A phase I study of bortezomib (BTZ) and temozolomide (TMZ) in patients with advanced solid tumors.

Abstract

2563 Background: BTZ is a proteasome inhibitor with activity against a wide array of solid tumors in preclinical studies. TMZ is an alkylating agent with activity primarily against gliomas. The rationale for combining these 2 agents is based on their nonoverlapping mechanisms of action and potential for synergy. Methods: A standard 3+3 dose escalation schema was used, with a cycle length of 28 days. BTZ was administered on days 2, 5, 9, and 12, starting dose 1.0 mg/m2; TMZ on days 1-5, starting dose 100 mg/m2. Patients (pts) with primary or metastatic brain tumors were eligible. Pts were stratified based on whether they were taking enzyme-inducing anticonvulsants [EIAC] (group A) or not (group B). The same dose escalation schema was used for both groups; however, the drugs were escalated separately in each group. Pharmacokinetics (PK) of BTZ were determined on Days 2 and 9 of cycle 1. Results: 25 pts were enrolled; 3 in grp A and 22 in grp B. For both groups, the maximum tolerated dose (MTD) of BTZ was 1.3 mg/m2 and for TMZ 200 mg/m2. Dose-limiting toxicities were grade 3 constipation and hyponatremia, grade 4 neutropenia and thrombocytopenia.
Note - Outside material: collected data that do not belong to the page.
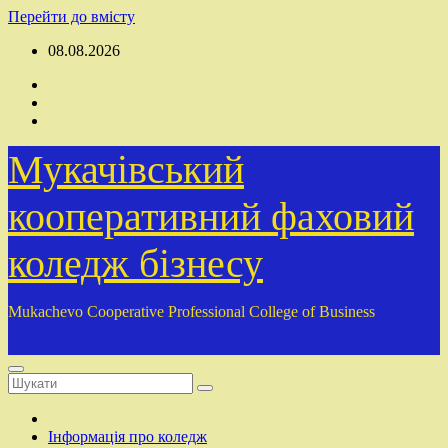
Перейти до вмісту
08.08.2026
Мукачівський
кооперативний фаховий
коледж бізнесу
Mukachevo Cooperative Professional College of Business
Інформація про коледж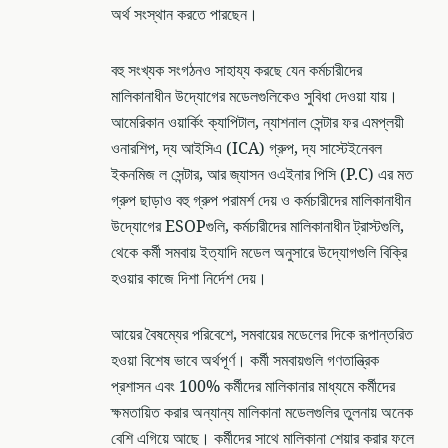
অর্থ সংস্থান করতে পারছেন।
বহু সংখ্যক সংগঠনও সাহায্য করছে যেন কর্মচারীদের
মালিকানাধীন উদ্যোগের মডেলগুলিকেও সুবিধা দেওয়া যায়।
আমেরিকান ওয়ার্কিং ক্যাপিটাল, ন্যাশনাল সেন্টার ফর এমপ্লয়ী
ওনারশিপ, দ্য আইসিএ (ICA) গ্রুপ, দ্য সাস্টেইনেবল
ইকনমিজ ল সেন্টার, আর জ্যাসন ওএইনার পিসি (P.C) এর মত
গ্রুপ ছাড়াও বহু গ্রুপ পরামর্শ দেয় ও কর্মচারীদের মালিকানাধীন
উদ্যোগের ESOPগুলি, কর্মচারীদের মালিকানাধীন ট্রাস্টগুলি,
থেকে কর্মী সমবায় ইত্যাদি মডেল অনুসারে উদ্যোগগুলি বিক্রি
হওয়ার কাজে দিশা নির্দেশ দেয়।
আয়ের বৈষম্যের পরিবেশে, সমবায়ের মডেলের দিকে রূপান্তরিত
হওয়া বিশেষ ভাবে অর্থপূর্ণ। কর্মী সমবায়গুলি গণতান্ত্রিক
প্রশাসন এবং 100% কর্মীদের মালিকানার মাধ্যমে কর্মীদের
ক্ষমতায়িত করার অন্যান্য মালিকানা মডেলগুলির তুলনায় অনেক
বেশি এগিয়ে আছে। কর্মীদের সাথে মালিকানা শেয়ার করার ফলে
The median number of treatment cycles/pt was 2 (1-6). Stable disease (>8 weeks) was observed in 5 patients. PK data were available in 23 pts on Day 2 (grp A=3; grp B=20) and 21 pts on Day 9 (grp A=2; grp B=19). Clearance (CLsys) of BTZ on Day 9 was, on average, 49% (range 21%-101%) of the CLsys on Day 2 (p<0.001, paired T-test). The mean CLsys of BTZ on Day 2 was significantly higher in grp A than grp B (1527 vs 810 ml/min, p<0.02 Wilcoxon test), and the CLsys on Day 9 was higher in grp A than grp B (950 vs 373 ml/min, p<0.04 Wilcoxon test). Conclusions: BTZ dosed at 1.3 mg/m2 can be safely combined with TMZ at 200 mg/m2, and these are the recommended doses for future phase II studies of this combination in pts not taking EIAC. Although sample size was small, the rate of BTZ elimination in pts taking EIAC was increased 2-fold. Additional dose-seeking trials are needed to better define the optimal dosing in such patients. Supported by K12 CA01727 and P30 CA33572. No significant financial relationships to disclose.